In 2014, al-Shabab’s military unit Jaysh Ayman, whose members are mostly Kenyans, carried out its first attack. They targeted Mpeketoni, killing nearly 50 people, most of whom were Kikuyu.
In a statement, one of the justifications al-Shabab gave for the attack was that Mpeketoni was “originally a Muslim town before it was invaded and occupied by Christian settlers.” In response, President Uhuru Kenyatta ordered the repossession of 70% of the land titles issued in Lamu, mostly around the planned port, noting that 22 developers had irregularly acquired about 500,000 acres of public land.
Athman’s dhow, tied up to the island’s dock, drifts side to side as waves pass underneath. He throws a freshly caught octopus onto a portable gas stove and begins chopping onions, placing them into a frying pan. After a while, more and more people come to sit on the sides of the dhow — some of them fellow fishermen.

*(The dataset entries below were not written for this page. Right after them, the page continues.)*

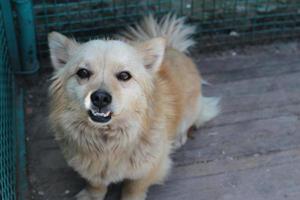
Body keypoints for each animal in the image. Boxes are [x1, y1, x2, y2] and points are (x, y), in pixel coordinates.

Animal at [48, 14, 219, 200]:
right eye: (83, 73)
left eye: (124, 75)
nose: (100, 98)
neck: (107, 141)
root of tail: (173, 47)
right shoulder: (91, 168)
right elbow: (95, 184)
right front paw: (92, 195)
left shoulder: (150, 168)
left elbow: (133, 189)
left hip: (190, 111)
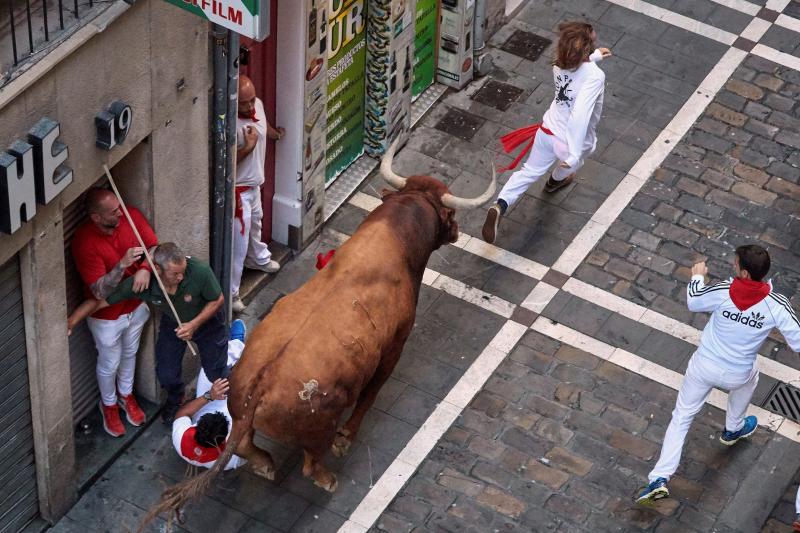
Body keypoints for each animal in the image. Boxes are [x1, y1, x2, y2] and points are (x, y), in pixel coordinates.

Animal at [142, 139, 494, 524]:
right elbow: (370, 395)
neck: (397, 240)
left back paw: (265, 465)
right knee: (311, 463)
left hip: (239, 410)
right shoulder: (394, 347)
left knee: (248, 445)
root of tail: (260, 384)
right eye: (449, 215)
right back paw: (327, 478)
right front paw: (346, 438)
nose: (457, 231)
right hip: (318, 425)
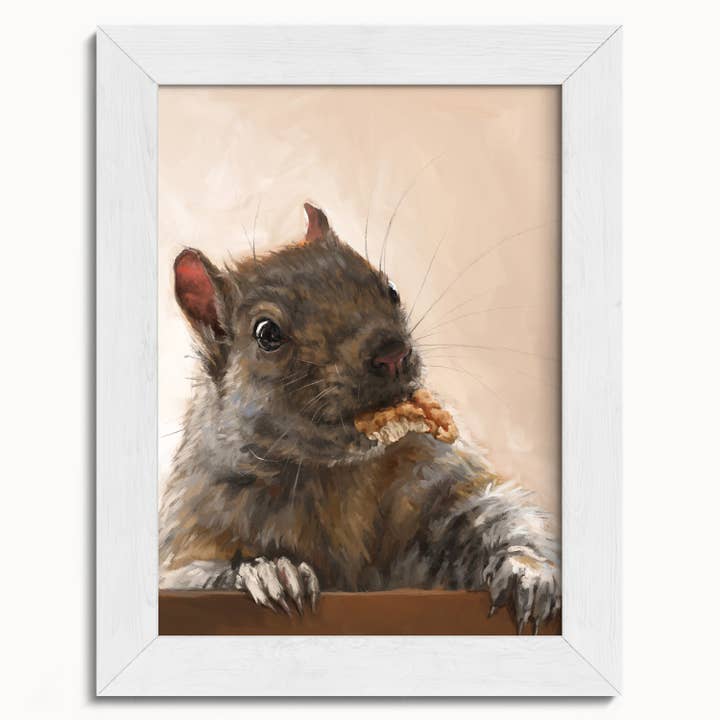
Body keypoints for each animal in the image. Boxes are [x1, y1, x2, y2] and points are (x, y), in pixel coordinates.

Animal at [159, 202, 560, 633]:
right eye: (267, 333)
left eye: (391, 289)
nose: (392, 353)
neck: (335, 473)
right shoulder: (193, 527)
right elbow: (187, 574)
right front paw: (267, 572)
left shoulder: (432, 476)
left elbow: (490, 509)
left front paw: (527, 570)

Athman begins serving the food, a mix of rice, vegetables and octopus, handing a plate to anyone who requests one. Everyone on Lamu Island has grown up together; they also share freely with one another — despite their deepening hardships. It is likely the only way these fishermen have survived up to now.
“The people of Lamu are sleeping,” Athman says, as he invites passersby to join the feast. “When they take out the fishermen, they will eventually take out everyone. People need to wake up before it’s too late.”
“This development is not for us,” he adds. “Even the nice roads they are constructing — none of it is for us. It is just a red carpet for people coming from Nairobi. This is all very sad for me. This is my island. But then they want us to leave so they can replace us with other people. We don’t even know if we will exist in the future.”